What is an ISBN?
The ISBN (International Standard Book Number) is a unique and permanent number that identifies any book around the world (visit the official website for more information).
Do I need to be a publisher to get an ISBN?
No. Anyone can purchase an ISBN for their book. As long you ask request an ISBN for content, then you are considered a publisher in the eyes of the ISBN agency.
Doing so costs money (and quite a lot).
However, any books published via StreetLib will be given an ISBN free of charge. Simply leave the ISBN field empty when publishing your book. We will then assign an ISBN within 12 hours (so don't be worry if it doesn't show up straight away).
What is it for?
In practice, the ISBN number is a logistics identifier used by bookstores and libraries to manage their catalogues.
Although some of the major players have their own solutions (e.g. Amazon Standard Identification Number - ASIN), it is still essential for authors and publishers around the world.
Is it compulsory?
It is not necessary, but it is needed to market your book.
Is there a different type of ISBN for eBooks?
No, the traditional ISBN is used for all formats.
I have already published with a publisher, but want to self-publish with StreetLib. Can you keep the same ISBN?

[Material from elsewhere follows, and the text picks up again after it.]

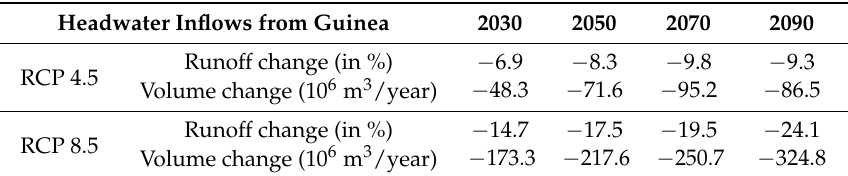
Table 3. Runoff variation for the next decades of the 21st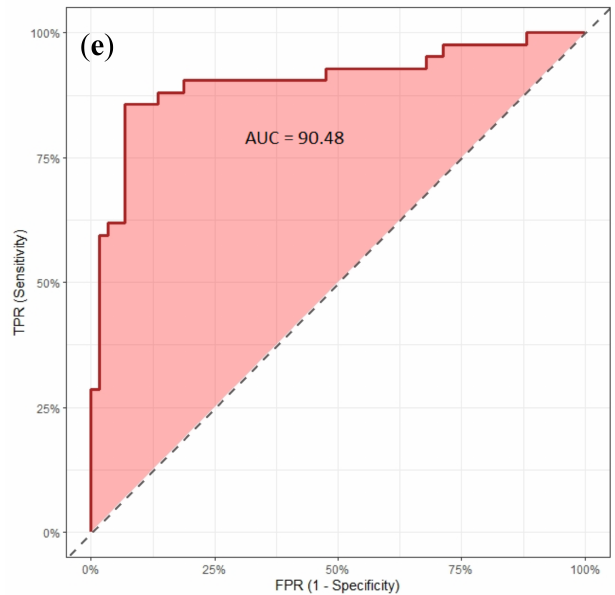
Figure 7. Evaluation models in the testing stage for mapping groundwater potential based on AUC:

No, not even if the paper version is out of print. This is because each ISBN is unique and not reusable. In any case, eBooks and paper books have different ISBNs because they are different publications.
The ISBN agency also requires a different number for each digital format (epub, mobi, pdf, etc.). However, since it's just a matter of format and therefore compatibility with a specific device, this almost never happens: in online libraries it is possible that epubs and mobi's of the same ebook have the same ISBN.
What if I want to change the title or author of my book? Or publish a translation?
In all these cases, you cannot reuse an ISBN.